The principle laid down by this court in the case of U. S. vs. Feria, which is cited in the Attorney-General's buried, is not applicable here, for the facts in that case and in this are not identical. Therein it was proved in a certain and positive manner, and expressly so stated in the decision, that the victim was caught and held by one of his assailants unexpectedly and suddenly, allowing him, therefore, neither time nor place to prepare his defense, which does not happen in the case at bar, wherein the solitary fact only appears to be proved that one of the defendants was holding the victim by the right arm while he was wounded by the other, without any record, as stated above, either of the circumstances that immediately preceded the exact moment of the affray, or of the manner and conditions whereunder the affair developed and took place, knowledge whereof would be absolutely necessary and indispensable in order to be able to determine with exactness whether that act was or was not treacherous under the law.
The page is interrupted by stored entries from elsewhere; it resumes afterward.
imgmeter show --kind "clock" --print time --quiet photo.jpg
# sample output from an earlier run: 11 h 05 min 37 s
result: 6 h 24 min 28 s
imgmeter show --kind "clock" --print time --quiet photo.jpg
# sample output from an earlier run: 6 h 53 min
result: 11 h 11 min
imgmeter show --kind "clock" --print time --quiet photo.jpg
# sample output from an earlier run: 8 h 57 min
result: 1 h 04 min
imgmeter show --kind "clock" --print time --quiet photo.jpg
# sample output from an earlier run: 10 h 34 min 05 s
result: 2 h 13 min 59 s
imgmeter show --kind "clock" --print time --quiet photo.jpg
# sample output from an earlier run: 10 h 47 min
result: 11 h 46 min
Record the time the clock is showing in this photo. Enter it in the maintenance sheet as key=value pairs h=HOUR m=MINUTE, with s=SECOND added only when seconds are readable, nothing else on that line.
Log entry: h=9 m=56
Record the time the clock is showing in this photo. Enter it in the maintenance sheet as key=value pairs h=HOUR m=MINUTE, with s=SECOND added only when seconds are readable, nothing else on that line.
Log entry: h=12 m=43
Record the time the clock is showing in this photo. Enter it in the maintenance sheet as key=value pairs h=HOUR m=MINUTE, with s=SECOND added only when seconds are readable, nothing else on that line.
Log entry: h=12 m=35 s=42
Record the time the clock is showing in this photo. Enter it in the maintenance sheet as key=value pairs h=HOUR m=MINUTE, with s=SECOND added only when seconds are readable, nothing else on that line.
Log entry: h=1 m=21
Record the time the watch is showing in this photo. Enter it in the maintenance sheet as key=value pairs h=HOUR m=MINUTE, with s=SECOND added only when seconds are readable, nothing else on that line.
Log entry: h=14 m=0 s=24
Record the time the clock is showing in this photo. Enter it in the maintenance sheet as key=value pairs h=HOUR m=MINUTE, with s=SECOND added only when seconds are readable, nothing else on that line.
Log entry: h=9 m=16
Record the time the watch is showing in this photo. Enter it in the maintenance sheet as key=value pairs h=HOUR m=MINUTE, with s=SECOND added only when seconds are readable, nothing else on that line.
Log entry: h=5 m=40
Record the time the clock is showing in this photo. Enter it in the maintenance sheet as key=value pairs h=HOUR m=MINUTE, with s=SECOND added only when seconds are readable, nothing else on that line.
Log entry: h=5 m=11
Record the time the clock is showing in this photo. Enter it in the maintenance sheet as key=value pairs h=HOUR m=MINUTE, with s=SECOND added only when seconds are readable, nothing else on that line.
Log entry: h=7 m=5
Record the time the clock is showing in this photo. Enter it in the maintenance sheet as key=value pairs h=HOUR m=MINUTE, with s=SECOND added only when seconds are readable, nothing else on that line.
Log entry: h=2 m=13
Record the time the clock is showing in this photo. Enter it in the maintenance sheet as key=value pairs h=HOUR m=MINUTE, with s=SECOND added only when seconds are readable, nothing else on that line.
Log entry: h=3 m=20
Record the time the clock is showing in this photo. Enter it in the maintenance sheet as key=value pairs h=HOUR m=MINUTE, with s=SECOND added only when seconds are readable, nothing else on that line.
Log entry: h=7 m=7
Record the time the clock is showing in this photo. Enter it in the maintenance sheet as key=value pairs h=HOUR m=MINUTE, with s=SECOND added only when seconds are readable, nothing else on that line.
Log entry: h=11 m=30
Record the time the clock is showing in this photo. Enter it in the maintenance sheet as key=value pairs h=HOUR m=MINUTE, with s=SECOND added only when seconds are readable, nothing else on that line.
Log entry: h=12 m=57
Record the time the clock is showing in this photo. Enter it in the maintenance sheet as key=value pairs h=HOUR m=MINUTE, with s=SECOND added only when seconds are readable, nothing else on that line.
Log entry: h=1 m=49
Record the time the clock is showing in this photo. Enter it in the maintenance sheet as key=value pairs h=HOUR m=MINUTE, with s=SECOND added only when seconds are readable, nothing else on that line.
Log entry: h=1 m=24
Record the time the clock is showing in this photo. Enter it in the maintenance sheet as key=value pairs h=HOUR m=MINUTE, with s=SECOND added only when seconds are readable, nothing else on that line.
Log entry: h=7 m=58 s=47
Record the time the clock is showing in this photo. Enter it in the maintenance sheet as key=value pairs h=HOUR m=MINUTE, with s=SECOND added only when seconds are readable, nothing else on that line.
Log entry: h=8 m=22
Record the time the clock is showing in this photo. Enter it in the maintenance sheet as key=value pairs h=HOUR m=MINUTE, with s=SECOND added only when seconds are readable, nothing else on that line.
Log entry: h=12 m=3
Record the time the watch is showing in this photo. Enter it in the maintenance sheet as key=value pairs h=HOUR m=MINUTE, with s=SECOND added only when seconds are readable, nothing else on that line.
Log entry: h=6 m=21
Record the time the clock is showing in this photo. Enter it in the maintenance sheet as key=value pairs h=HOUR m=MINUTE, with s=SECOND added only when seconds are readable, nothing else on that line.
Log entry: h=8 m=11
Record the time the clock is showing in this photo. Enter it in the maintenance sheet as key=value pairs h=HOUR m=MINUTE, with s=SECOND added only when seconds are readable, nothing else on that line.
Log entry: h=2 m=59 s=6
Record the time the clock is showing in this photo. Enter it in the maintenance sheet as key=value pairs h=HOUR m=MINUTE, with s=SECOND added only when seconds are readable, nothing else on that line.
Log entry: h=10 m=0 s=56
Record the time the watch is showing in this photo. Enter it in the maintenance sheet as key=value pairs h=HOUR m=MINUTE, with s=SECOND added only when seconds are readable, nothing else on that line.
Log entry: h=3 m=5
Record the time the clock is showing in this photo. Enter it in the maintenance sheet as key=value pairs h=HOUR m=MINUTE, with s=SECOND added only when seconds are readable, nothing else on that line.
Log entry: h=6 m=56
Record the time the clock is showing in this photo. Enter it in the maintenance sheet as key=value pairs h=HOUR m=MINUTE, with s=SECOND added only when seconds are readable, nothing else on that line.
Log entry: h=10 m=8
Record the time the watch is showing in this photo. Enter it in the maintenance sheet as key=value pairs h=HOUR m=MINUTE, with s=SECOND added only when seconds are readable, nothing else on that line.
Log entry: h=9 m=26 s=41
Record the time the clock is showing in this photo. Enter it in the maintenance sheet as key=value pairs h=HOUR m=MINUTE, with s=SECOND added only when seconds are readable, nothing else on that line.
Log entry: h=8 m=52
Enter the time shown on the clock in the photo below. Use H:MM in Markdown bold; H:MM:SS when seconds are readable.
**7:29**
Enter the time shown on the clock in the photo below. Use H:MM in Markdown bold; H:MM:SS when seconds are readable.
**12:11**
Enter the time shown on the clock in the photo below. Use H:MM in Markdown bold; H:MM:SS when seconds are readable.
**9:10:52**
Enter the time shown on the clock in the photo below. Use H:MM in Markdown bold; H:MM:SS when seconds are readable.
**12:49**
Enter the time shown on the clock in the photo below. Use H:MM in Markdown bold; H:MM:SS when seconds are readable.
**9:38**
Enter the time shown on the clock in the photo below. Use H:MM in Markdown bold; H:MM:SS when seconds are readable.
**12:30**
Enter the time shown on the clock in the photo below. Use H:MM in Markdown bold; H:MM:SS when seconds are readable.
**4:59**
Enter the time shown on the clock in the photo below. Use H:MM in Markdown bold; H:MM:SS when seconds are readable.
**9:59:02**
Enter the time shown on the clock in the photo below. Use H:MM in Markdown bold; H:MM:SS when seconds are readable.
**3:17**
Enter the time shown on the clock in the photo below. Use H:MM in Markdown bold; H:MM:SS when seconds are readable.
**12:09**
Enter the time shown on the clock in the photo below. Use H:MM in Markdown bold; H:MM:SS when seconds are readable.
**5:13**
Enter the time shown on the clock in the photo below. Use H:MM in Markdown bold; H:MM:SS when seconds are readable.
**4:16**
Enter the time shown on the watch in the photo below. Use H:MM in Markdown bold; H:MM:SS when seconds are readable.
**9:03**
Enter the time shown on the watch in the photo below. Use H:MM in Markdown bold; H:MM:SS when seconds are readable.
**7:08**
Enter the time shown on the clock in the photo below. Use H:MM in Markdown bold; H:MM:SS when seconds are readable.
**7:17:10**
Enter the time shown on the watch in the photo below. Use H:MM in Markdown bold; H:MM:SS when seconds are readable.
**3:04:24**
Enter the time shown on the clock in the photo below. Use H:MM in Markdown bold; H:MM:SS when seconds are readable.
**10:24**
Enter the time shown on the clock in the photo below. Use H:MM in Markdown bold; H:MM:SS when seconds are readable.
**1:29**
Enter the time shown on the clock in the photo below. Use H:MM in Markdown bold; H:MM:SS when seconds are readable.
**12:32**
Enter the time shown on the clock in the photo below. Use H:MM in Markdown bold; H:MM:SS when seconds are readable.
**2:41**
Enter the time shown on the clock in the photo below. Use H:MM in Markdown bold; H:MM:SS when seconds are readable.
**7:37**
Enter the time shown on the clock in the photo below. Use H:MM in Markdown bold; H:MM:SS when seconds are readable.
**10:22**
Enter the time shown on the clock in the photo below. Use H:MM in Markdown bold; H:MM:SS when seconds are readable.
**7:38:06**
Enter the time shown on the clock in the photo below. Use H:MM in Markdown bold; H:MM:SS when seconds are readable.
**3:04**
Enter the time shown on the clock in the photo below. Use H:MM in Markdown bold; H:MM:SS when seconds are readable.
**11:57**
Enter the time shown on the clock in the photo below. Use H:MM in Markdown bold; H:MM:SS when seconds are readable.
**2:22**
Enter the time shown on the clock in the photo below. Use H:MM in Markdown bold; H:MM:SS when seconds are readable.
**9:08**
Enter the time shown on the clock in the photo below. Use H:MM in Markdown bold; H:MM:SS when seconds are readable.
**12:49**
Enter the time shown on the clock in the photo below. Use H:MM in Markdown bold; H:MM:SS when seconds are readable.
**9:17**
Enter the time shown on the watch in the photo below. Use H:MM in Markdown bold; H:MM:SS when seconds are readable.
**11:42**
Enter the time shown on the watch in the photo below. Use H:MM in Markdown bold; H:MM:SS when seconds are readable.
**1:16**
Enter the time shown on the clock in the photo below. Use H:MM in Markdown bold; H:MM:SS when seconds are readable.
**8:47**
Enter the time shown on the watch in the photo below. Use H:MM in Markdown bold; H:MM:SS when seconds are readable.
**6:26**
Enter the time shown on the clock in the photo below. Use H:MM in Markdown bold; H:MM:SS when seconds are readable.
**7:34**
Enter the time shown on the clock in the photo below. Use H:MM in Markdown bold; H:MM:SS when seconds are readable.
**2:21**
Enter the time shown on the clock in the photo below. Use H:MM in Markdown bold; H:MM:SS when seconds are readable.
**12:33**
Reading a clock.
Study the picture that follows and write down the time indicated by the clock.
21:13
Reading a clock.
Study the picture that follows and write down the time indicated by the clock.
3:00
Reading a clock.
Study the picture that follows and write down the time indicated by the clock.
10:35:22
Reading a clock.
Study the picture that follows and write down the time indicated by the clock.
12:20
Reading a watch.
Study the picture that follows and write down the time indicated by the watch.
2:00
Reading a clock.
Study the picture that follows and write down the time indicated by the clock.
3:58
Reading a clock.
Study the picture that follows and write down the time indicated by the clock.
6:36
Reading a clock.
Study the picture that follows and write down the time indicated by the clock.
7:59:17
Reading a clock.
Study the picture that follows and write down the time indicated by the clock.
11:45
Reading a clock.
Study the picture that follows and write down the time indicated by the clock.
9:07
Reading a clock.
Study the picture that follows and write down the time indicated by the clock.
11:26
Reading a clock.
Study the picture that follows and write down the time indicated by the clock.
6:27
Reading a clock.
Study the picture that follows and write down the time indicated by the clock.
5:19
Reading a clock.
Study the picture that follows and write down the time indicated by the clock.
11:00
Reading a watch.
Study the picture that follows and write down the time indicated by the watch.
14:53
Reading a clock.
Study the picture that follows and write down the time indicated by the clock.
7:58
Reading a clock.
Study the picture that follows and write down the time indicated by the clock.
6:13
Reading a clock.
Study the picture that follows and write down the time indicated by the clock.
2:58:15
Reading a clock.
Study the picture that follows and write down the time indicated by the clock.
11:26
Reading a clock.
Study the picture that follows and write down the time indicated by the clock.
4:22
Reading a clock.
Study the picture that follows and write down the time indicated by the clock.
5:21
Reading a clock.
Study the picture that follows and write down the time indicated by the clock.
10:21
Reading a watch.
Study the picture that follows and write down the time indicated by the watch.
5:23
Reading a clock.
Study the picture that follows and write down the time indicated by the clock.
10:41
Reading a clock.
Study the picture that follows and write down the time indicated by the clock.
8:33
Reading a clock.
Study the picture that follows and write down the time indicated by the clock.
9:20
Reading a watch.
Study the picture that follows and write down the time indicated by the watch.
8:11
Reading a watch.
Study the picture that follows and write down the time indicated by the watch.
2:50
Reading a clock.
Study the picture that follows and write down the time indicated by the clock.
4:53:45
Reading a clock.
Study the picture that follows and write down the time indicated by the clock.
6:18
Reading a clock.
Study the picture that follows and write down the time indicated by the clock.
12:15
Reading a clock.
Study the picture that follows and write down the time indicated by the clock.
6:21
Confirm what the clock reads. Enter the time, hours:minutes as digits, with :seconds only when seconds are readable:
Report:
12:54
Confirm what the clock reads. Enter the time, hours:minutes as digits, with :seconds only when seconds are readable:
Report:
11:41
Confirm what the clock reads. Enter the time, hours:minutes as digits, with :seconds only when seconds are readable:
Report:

The suddenness and unexpectedness of the act of seizing and holding the victim, thereby depriving him of any offensive or defensive action from the first instant, are what characterize the treachery in the case against Feria, this being also what distinguishes that case from the present, wherein it does not appear to be definitely demonstrated that the victim was seized and held suddenly or unexpectectedly.

The judgment appealed from is affirmed, with costs of this instance against the appellant.

Arellano, C.J., Johnson, Carson and Trent, JJ., concur.

 

 

 

Separate Opinions

 

Torres, J., dissenting:

In spite the respect to which the opinion of the majority is entitled, I am wholly of the opinion that the case at bar should be classified as murder, from the concurrence of the specific circumstance of treachery (alevosia), which appears to have been proven at the trial by the testimony of Marciana Mamaboy, who upon hearing from her house the cries of the victim arose and then saw Tomas Cueva at that instant withdrawing from the left side of the victim's abdomen the weapon with which he had attacked him, while Platon Cueva was holding him by the right arm; and that when she went to her husband, who was stretched out on the ground mortally wounded, he told her that Tomas Cueva had inflicted the wounds he had with a sharp-pointed of bamboo, while Platon Cueva had held him by the right arm.

This statement the victim, Jose Tilapan, repeated under oath before the justice of the peace, Antonio Miñosa, who conducted the preliminary investigation, further adding, as he had shortly before said to his wife, that he felt very badly from the severity of his wound and that he was sure he would die from it.

This statement under oath made a few moments before death by a person competent authority, constitutes along with the testimony of the eyewitness Mamaboy complete and definite proof of how the crime was committed.

Since two witnesses watched the commission of the testimony of the crime, one of them the victim himself, whose testimony goes back to the beginning of the assault and is not open to question in view of the circumstances under which it was given; and such proof of the treachery (alevosia) is corroborated by the bad feeling that existed between the assailants and the victim, by the presence of Platon in the commission of the assault and by the bond of relationship that unites them, I therefore believe that the surviving defendant should be found guilty of murder, although in its minimum degree, by the application of article 11 of the Penal Code as last amended.